Adams-Koval: Uh, visual, yes, camera is active. Can you see it? It’s like a glittering grid of lights. Looks almost like streets. Old fashioned, not too bright. Glittering. Shining.

Traffic: Negative, Sierra Victor Three, no connection on the visual.

Adams-Koval: It’s beautiful, it’s – WHOA. (Static, then silence)

Traffic: Come in, Sierra Victor Three, keep us posted. What’s happening Johnny?

Adams-Koval: The entire valley just lit up. Blindingly bright. There’s lots of activity. I think they noticed me.

Traffic: We, uh, SatCon says we’ll have eyes overhead in two minutes. What do you see, John?

Adams-Koval: Are you really not getting any (static) this? It’s beautiful. I can see better. Entire valley, covered in cubes, steel cubes, (static) like a polished steel mirror, bright lights. White. Some colors. I see movement, and a grid-like structure. I can see the contours of the mountains, brightly lit against the black (static). Oh, god, above me. Planes?

Traffic: Negative, no planes in your area. Keep talking John, what’s happening?

Adams-Koval: I’m coming around for a better look. This is spectacular. Beautiful. They’re closing in. Wow, that one just about missed me. (Static) looks like an air field at 3 o’clock. I think they want (static) land.

Traffic: John, do not land. There’s nothing but jungle and mountains out there. Not sure what’s going on, we’ll have eyes in one minute.

Adams-Koval: (Static) not alone. It’s so beautifu- (static)

These were the last words anybody ever heard from Captain Juan Adams-Koval. When the Planet Observation satellite came into range a minute later, it could not observe any of the lights Adams-Koval had reported. His aircraft was also nowhere to be seen, and no contact was ever established again.

A search and rescue mission was launched immediately, and despite an intensive search, it took them two days to locate the wreckage of the 771 Mk II in the mountain jungle. Its emergency locator beacon had failed. The rescue team found blood and some shreds of Adams-Kovals uniform, but his body was not recovered.

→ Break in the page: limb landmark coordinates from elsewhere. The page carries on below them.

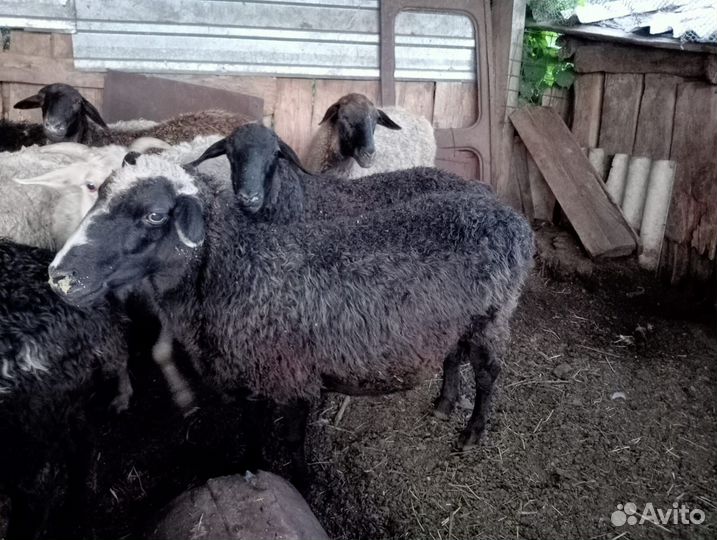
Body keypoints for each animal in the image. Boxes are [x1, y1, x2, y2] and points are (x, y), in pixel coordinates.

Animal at [47, 128, 534, 459]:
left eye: (153, 215)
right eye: (97, 193)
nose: (59, 276)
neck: (239, 267)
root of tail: (508, 215)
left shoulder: (295, 378)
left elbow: (294, 444)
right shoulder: (251, 380)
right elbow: (253, 431)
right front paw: (251, 464)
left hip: (494, 315)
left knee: (488, 373)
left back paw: (472, 431)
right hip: (456, 318)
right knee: (453, 356)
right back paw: (444, 404)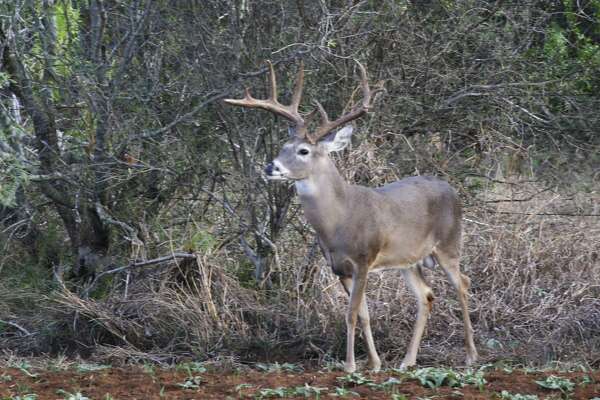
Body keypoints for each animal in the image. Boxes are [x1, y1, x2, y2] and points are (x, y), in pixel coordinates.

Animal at [225, 59, 478, 372]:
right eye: (283, 147)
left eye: (303, 150)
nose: (270, 167)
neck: (339, 221)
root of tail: (452, 190)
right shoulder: (339, 268)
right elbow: (363, 314)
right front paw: (375, 363)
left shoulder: (363, 260)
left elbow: (351, 312)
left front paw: (350, 366)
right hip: (409, 260)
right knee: (426, 295)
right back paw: (407, 361)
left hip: (449, 244)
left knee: (462, 284)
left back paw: (470, 355)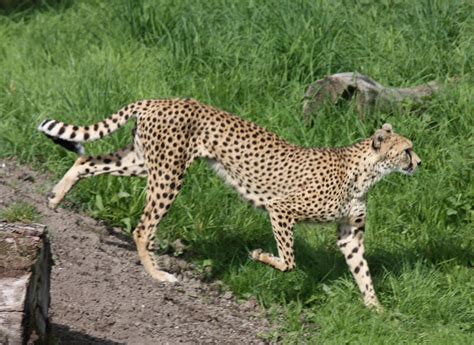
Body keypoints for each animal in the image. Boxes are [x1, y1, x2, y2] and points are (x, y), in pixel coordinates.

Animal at [39, 97, 420, 310]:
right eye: (406, 150)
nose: (419, 162)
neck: (365, 173)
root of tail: (158, 99)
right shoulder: (281, 210)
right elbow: (289, 261)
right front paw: (260, 256)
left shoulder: (349, 234)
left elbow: (362, 272)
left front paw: (377, 310)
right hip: (168, 175)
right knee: (143, 228)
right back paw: (158, 274)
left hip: (143, 161)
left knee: (85, 161)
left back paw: (56, 198)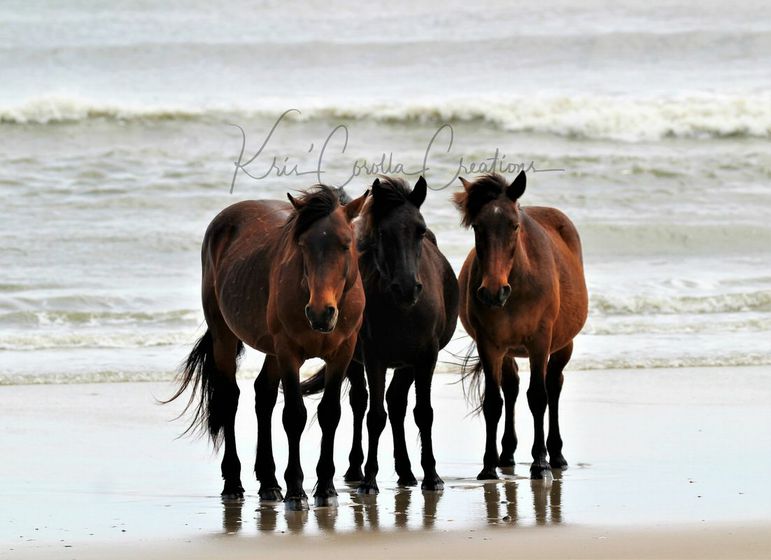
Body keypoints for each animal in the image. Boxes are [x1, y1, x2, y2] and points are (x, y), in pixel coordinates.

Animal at [164, 185, 369, 510]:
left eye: (345, 244)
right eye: (303, 245)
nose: (320, 313)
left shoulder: (342, 354)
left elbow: (330, 414)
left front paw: (326, 489)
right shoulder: (288, 353)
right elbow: (294, 416)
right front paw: (296, 492)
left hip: (272, 352)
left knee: (264, 396)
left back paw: (270, 484)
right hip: (225, 336)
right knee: (229, 398)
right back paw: (234, 484)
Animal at [301, 176, 459, 493]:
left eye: (420, 230)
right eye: (383, 233)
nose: (408, 288)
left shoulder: (425, 357)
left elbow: (423, 413)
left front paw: (432, 476)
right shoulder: (375, 358)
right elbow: (375, 416)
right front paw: (369, 480)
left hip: (405, 364)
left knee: (396, 403)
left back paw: (407, 473)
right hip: (354, 360)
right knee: (360, 403)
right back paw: (355, 470)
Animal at [453, 171, 588, 480]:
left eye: (514, 226)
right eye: (477, 226)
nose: (493, 292)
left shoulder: (540, 341)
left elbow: (538, 396)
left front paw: (540, 462)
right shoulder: (490, 344)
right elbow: (493, 402)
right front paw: (488, 466)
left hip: (563, 345)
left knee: (554, 385)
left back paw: (556, 455)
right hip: (507, 351)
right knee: (511, 387)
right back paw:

The flight recorder was wiped for unknown reasons, with the exception of the audio recording.

Neither did the team spot any structures, powered or not, in the valley or the surrounding areas. The incident was thoroughly examined by the Flight Safety Council. Based on an analysis of Adams-Kovals blood from the wreckage, and witnesses who told the crash investigators that Adams-Koval was prone to using drugs to alleviate the boredom of long missions, the Council concluded that Adams-Koval had crashed his flyer in a fit of drug-induced hallucinations.

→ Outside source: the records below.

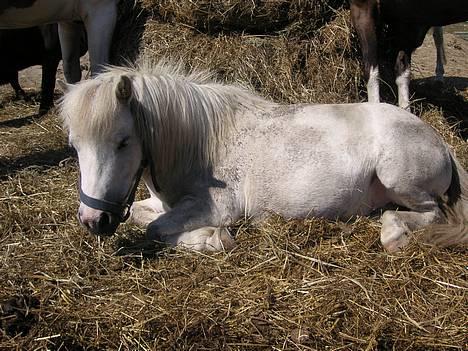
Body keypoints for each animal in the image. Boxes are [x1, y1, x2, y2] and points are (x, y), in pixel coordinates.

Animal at [58, 60, 468, 253]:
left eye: (123, 141)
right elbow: (143, 219)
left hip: (401, 181)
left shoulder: (216, 208)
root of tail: (439, 139)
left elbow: (155, 229)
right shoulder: (162, 204)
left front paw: (213, 240)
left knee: (431, 214)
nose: (94, 221)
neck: (200, 147)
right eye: (75, 146)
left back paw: (394, 232)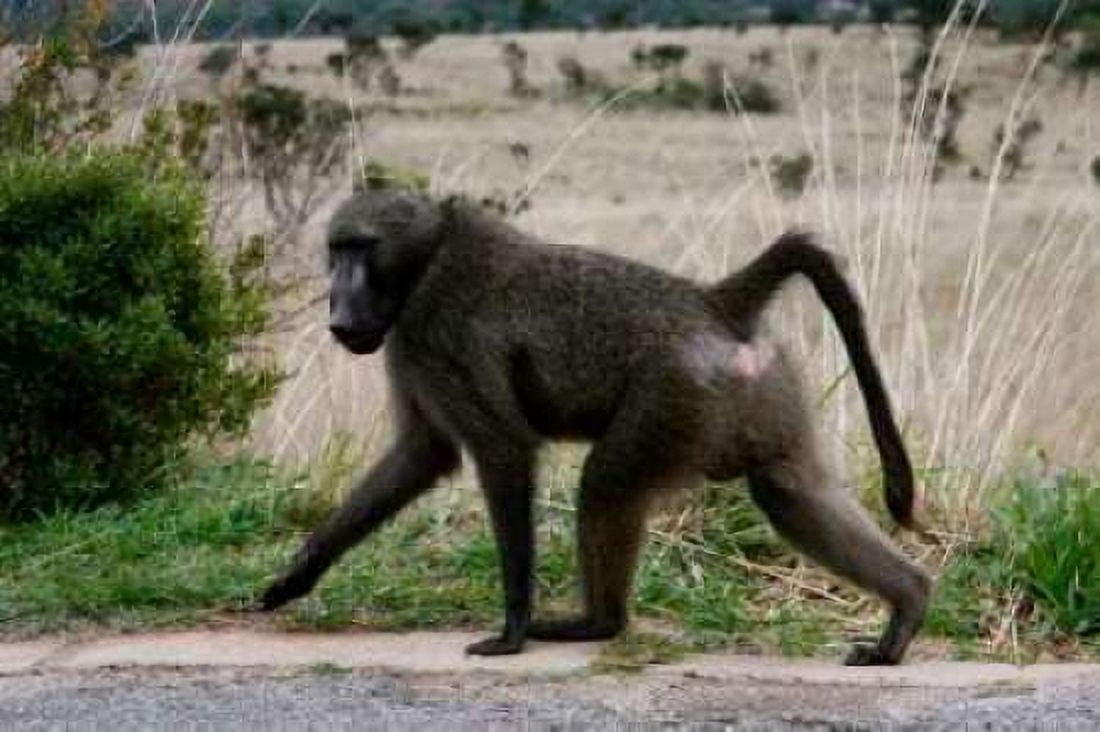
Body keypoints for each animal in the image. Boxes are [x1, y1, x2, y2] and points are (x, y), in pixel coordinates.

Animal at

But this official explanation is not accepted by everybody. What happened to the body? Why was the flight recorder partially wiped? Why did the emergency locator beacon not function properly? And why had there been no record, medical or otherwise, of Adams-Kovals drug addiction prior to his death? Some even claim the crash investigation surveyed the wrong valley.

Nearly sixty years on, a dedicated group, the Valley of Steel Investigators, have petitioned President Sanchez to launch a new inquiry into the incident. So far, the government has not responded. But the Investigators are not deterred, and are already looking into raising funds for a private investigation.